- [Directive 1]: In the post about expected MFLOPS on a Beowulf cluster, by how much can BLAS speed vary when ATLAS is not used to tune it to the cache and memory?
- [Directive 2]: Using the reply about expected MFLOPS, explain why the writer says no one on the list can usefully answer the question about a 16-node cluster's MFLOPS.
- [Directive 3]: Continue the Beowulf MFLOPS reply from its final sentence, keeping the same voice.

- [Document passage]:

++++

MFLOPS expected

Wed Feb 28 17:16:40 PST 2001

On Wed, 28 Feb 2001 jmggarcia at infosel.net.mx wrote:

> How many MFLOPS can be expected from a Beowulf cluster with something like 16 Pentium III at 1GHz ?
> In my little four nodes cluster prototype, Blas benchmark give me a peak performance of 14 MFlops, isn't too low ?

Ah, the eternal question.  If one car can go 160 kph, how fast will my
garage of four cars go?  First of all, you should ask, "What's a MFLOP
and what does it have to do with my application?"

If your goal (with cars) is to drive to Detroit with one person doing
the driving, it can take you a lot longer to use four cars than just one
(presuming that you MUST get yourself and all four cars to Detroit).  On
the other hand, if your goal is to get your family and your friends to
Detroit (say, 24 people total) it will take a lot less time with four
cars than with one.

So it is with parallel computing.

Thus the essential meaninglessness of your question.  One possible
answer is "N times the number of MFLOPS produced by a single node in
your cluster" (using any of the manifold definitions of a "MFLOP" that
you care two -- they all mean equally much, or little, with respect you
your particular application").  Another answer might be (literally) "1/2
the number of MFLOPS produced by a single node in the cluster".  Or even
worse.  Or (semi-paradoxically, due to possible but unlikely superlinear
speedup in the partitioned job) even better.  To further complicate the
issue, your job might be integer instruction dominated.  It might have
lots of trancendental calls.  It might have short range or long range
communications with a variety of patterns and granularities.  It might
even be dominated by simple linear transforms (so that a BLAS or Linpack
benchmark isn't totally irrelevant).  Even if it IS dominated by linear
transforms, are you using ATLAS?  If not, your BLAS speed (and hence
your "MFLOPS" rating) can vary by a factor of 2-3 quite easily when it
is tuned to your cache and memory.

Clearly nobody on the list can answer your question, and the answer
isn't useful anyway.  So why bother?

There ARE, however, useful questions -- and answers.  Ask instead "How
long does it take MY APPLICATION (which I'm sure you care about much
more than a BLAS or Linpack or cpu-rate benchmark anyway) to complete on
a single node?"  You can measure this easily.  Now ask "How long does it
take to complete in parallel running on two, three, four of my nodes?"
You can measure this easily.

If the time for four nodes is roughly 1/4 the time for one node, life is
good, your problem has parallelized well (out to at least four nodes,
don't get carried away) and you can reasonably hope to parallelize it
out to more.  If it runs at 1/2 the speed on four nodes that it does on
one (and it might! seriously!) don't be discouraged -- instead figure
out why and see if one of the simple remedies gives you better scaling.

To understand the scaling of completion times (or "effective speed") in
a cluster environment, read almost any of the papers or the online draft
book on brahma:

  http://www.phy.duke.edu/brahma

and look around the "Amdahl's Law" chapter and immediately following,
especially at the figures and equations used to estimate speedup.

++++

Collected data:
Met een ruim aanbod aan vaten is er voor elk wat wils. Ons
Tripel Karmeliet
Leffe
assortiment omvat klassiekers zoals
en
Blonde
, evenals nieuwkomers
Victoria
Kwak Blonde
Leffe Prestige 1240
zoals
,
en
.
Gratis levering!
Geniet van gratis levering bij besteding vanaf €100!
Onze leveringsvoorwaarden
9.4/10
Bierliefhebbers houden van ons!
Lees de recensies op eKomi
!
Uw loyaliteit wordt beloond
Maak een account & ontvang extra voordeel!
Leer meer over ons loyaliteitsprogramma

++++

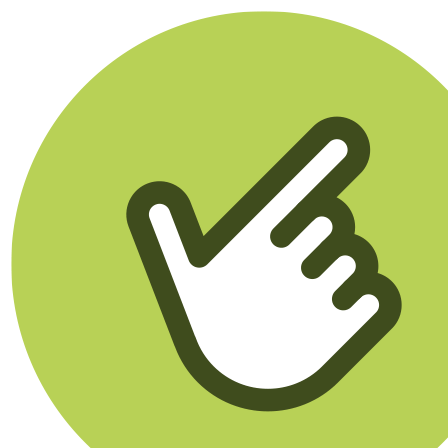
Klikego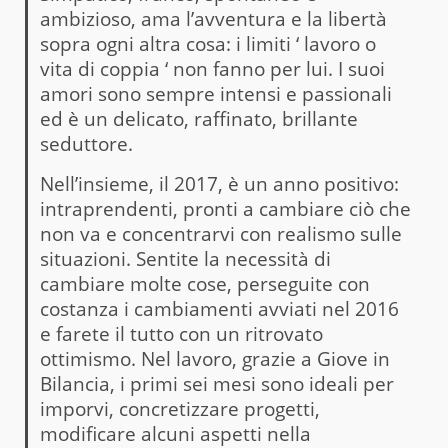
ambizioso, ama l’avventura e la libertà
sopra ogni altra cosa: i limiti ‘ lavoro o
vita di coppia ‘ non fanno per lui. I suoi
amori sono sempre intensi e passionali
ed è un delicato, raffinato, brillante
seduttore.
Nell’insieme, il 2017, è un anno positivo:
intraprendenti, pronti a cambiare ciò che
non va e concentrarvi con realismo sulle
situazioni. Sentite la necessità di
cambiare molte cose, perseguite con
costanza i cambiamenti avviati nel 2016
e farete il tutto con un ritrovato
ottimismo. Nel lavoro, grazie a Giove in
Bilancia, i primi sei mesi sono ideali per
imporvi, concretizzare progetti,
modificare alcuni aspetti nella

++++

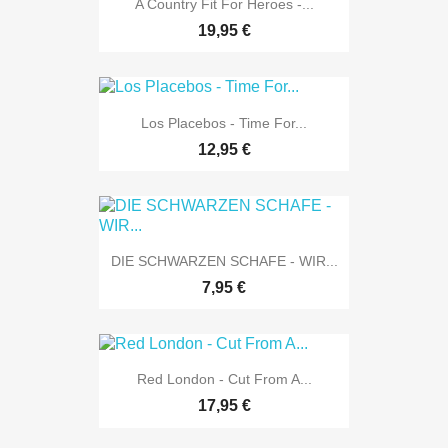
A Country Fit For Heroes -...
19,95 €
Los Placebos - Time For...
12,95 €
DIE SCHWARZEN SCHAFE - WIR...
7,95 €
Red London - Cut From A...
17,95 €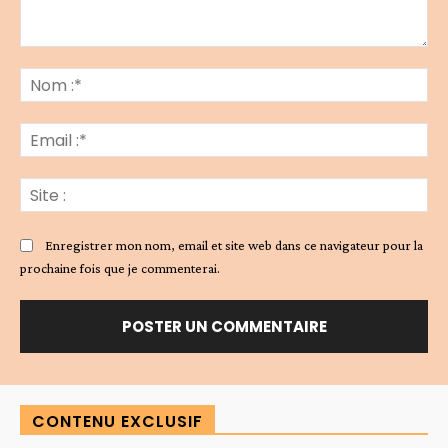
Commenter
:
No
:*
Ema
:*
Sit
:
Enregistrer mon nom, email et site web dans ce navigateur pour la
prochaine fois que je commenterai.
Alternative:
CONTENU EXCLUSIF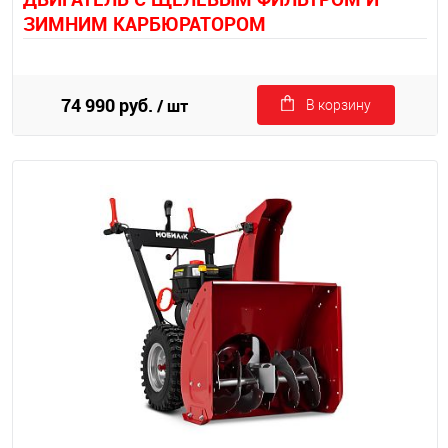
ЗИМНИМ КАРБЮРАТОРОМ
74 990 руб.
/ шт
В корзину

++++

- [Task result 1]: It can vary by a factor of 2-3 quite easily.

- [Task result 2]: The cluster's performance depends entirely on the particular application. It could be N times a single node's MFLOPS, half of it, or worse or better, depending on whether the job is integer-dominated, has many transcendental calls, communicates in various patterns and granularities, or is dominated by linear transforms. Any definition of a MFLOP therefore says little about the user's actual application.

- [Task result 3]:
Now that that is all said, ONE place to look at ONE measure of
"bogomflops" is on the aforementioned brahma site, where a "cpu-rate"
benchmark I've been working on is discussed and some results presented
with it.  [Note to listvolk: I finally updated the figures and the
source links to the STILL BETA version of the fixed benchmark.  And I
included a legend!;-)]

I don't know how reliable this microbenchmark is -- I just fixed (I
think, pray, hope) a pretty horrendous bug -- but it is still a possibly
useful (or no more useless than the rest:-) measure.  One thing that it
does do that is very useful (I think, presuming that it is at least
moderately accurate at actually measuring what it purports to measure)
is show the tremendous variation in "CPU speed" by any measure you like
as the size of a calculation is varied.  For example, once could claim
speeds of "100 MFLOPs" for a PIII in L1 and only "55 MFLOPS" when
running out of main memory.  Factors of 2-3 difference in speed are
commonplace.

Even larger factors can occur when comparing the speed of particular
floating point operations.  Addition and multiplication tend to be
"fast".  Division tends to be "slow".  Then there are transcendental
function rates, which depend both on the CPU and the library.  Finally,
integer performance can be important.

To conclude with one last warning.  I really meant it above -- the ONLY
benchmark that matters is your application.  Citing benchmarks outside
of that is only necessary when a) writing a grant proposal (Alas,
Babylon!); b) trying to engineer a cluster when one CANNOT run one's
application as a benchmark on trial node hardware.  You've already got a
small cluster and your application in hand, which is all you need to
start work on efficient design and parallelization.  Forget BOGOMFLOPS.
My own benchmark, which I thoroughly understand and is quite simple,
isn't a good predictor of the performance of even my own favorite (much
more complex) application...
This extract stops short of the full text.